Honrar la vida tiene sentidos distintos para cada uno de nosotros. Hay tantas cosmovisiones como creencias, convicciones, experiencias y valores particulares tiene cada ser humano.
La frase –como dice la canción de Eladia Blázquez– apunta a que no es lo mismo durar y transcurrir durante nuestra existencia, sino merecerla y salir de ella dejando un legado de dignidad.
Escribo esto al día siguiente de enterarme de la muerte de Carlos Villagra Marsal.
Uno no puede sino quedarse boquiabierto ante su biografía, por la vastedad de ámbitos en los que volcó su energía.
¿Cómo pudo hacer tantas cosas diferentes y, sobre todo, hacerlas tan bien?
Era abogado, hizo estudios de posgrado en España y Madrid, fue funcionario de organismos internacionales, militó contra el autoritarismo de nuestro país integrando el Directorio del PLRA, fue embajador paraguayo y fue ministro de Políticas Lingüísticas.
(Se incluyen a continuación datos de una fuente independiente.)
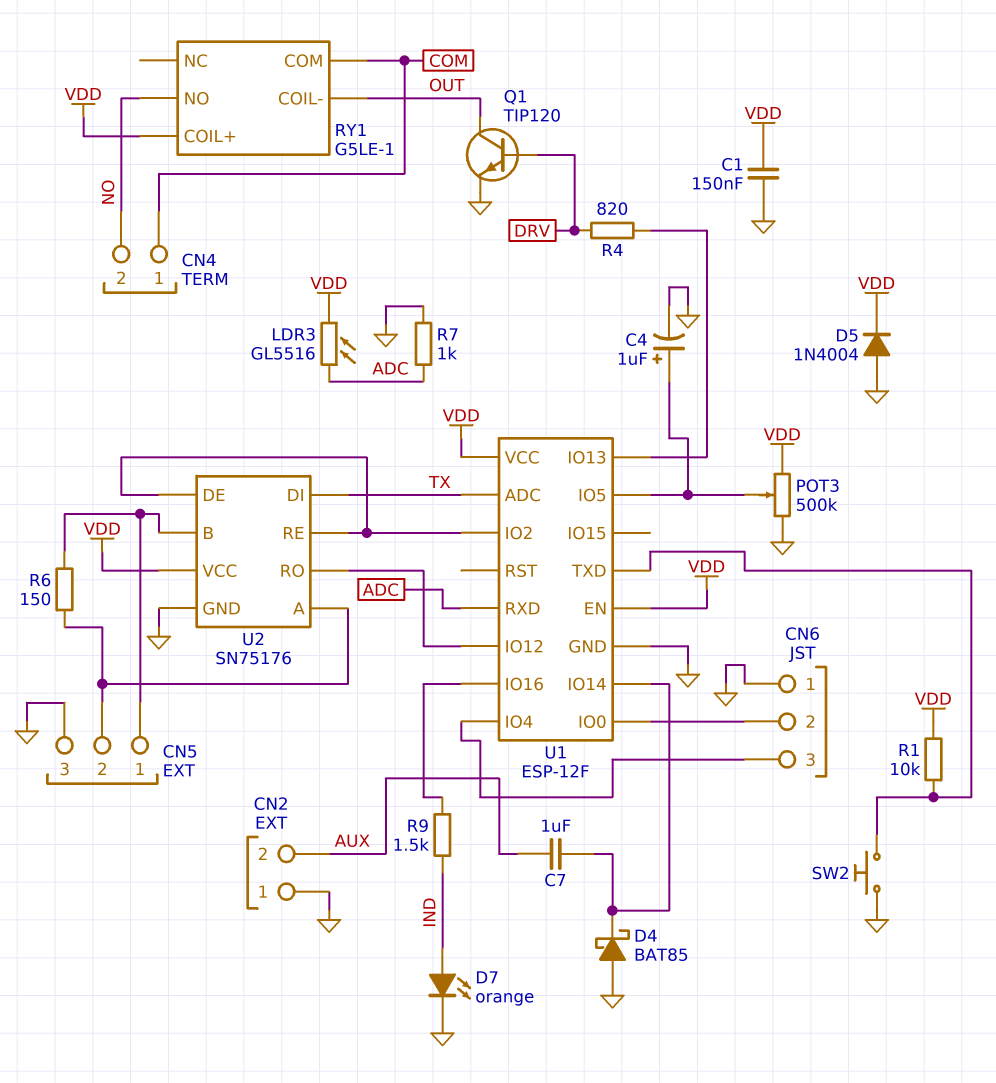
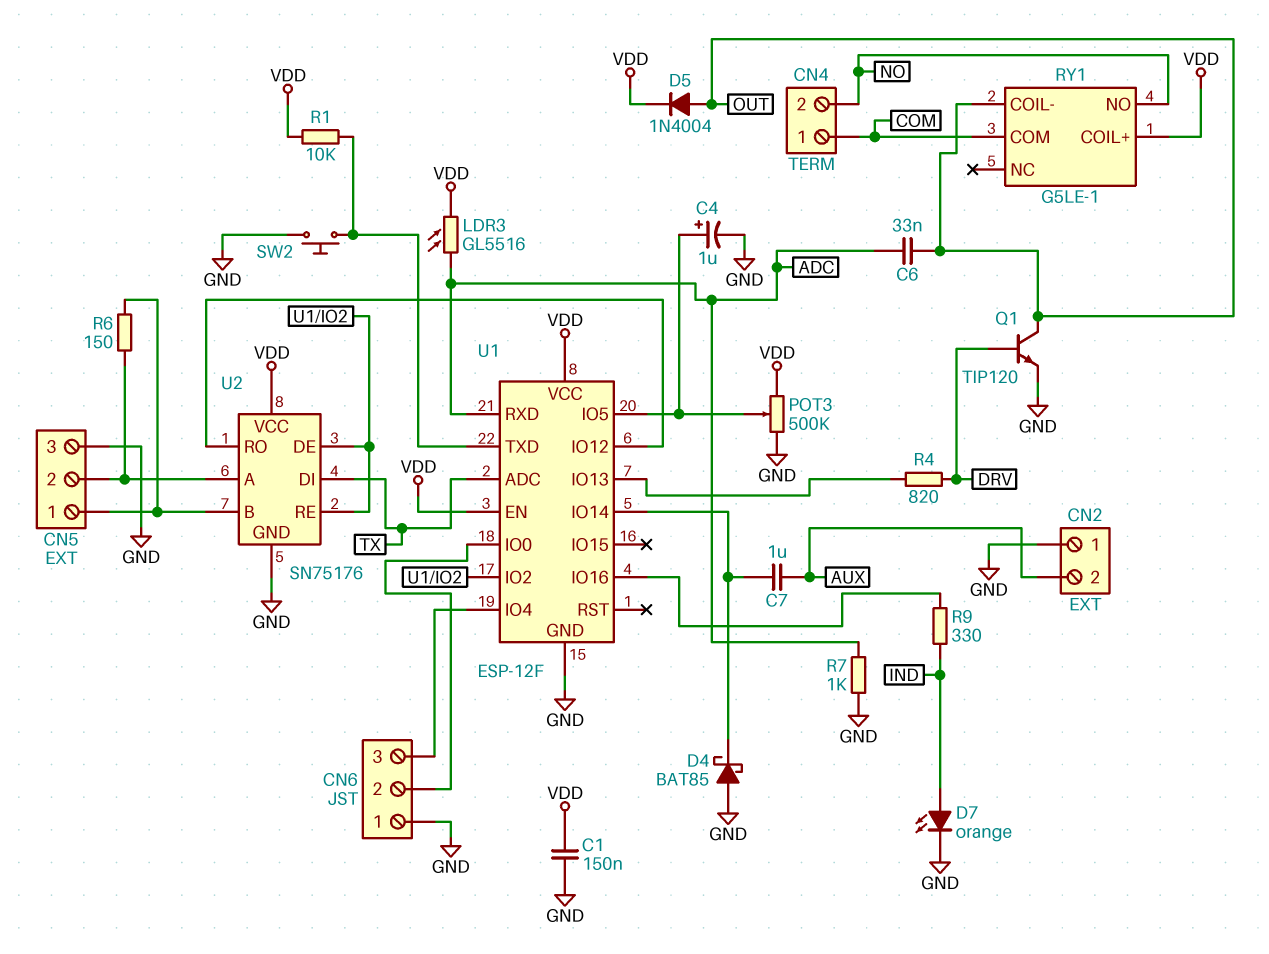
C6: none -> 33nF (ADC, OUT)
D5: diode 1N4004 (A GND, K VDD) -> diode 1N4004 (A OUT, K VDD)
R9: 1.5k (IND, U1/IO16) -> 330 (IND, U1/IO16)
Y tuvo tiempo para escribir. Fue uno de los poetas más singulares del siglo pasado y el autor de una novela corta –Mancuello y la perdiz (1965)–, en la que incursionó en un estilo casi inédito.
Ese texto transcultural, convertido en un clásico de nuestra literatura, se abre camino entre el castellano paraguayo y la oralidad guaraní para sumergirse en las raíces de la identidad pueblerina.
También publicó ensayos, columnas periodísticas y críticas literarias.
El consagrado y exiliado Roa Bastos lo nombró su albacea en Paraguay, hasta que se pelearon allá por 1989 y la polémica entre ambos, que discurrió en páginas de diarios asuncenos, se transformó en un riquísimo debate sobre la creatividad –¿o la falta de?– de la nueva literatura nacional.
Villagra Marsal era un enorme historiador, dueño de una memoria legendaria y de conocimientos enciclopédicos.
En este campo escribía poco, era oral y desordenado. Pero su voz, grave y cálida, era escuchada por miles de personas que nunca habían leído nada de historia y que escuchaban fascinadas las historias que Carlos contaba en un programa radial nocturno que sostuvo hasta enfermarse. Porque daba gusto escucharlo; era un conversador atrayente, versado y original.
Podía hablar de la historia gastronómica de América, sobre la fauna y flora nativa, sobre la genealogía colonial o las costumbres populares más antiguas.
Fue catedrático, divulgador generoso de lo que sabía y un formidable emprendedor editorial de más de sesenta libros de poesía.
Al mejor Carlos Villagra Marsal se lo encontraba en su lugar predilecto: la quinta Última Altura, entre Paraguarí y Piribebuy. Allí, donde tenía su propio museo, con una buena mesa, daba libertad a lo que más le gustaba: la conversación creativa con amigos. Se fue Carlos, sin tener tiempo para aburrirse. Suele ser así cuando se honra la vida.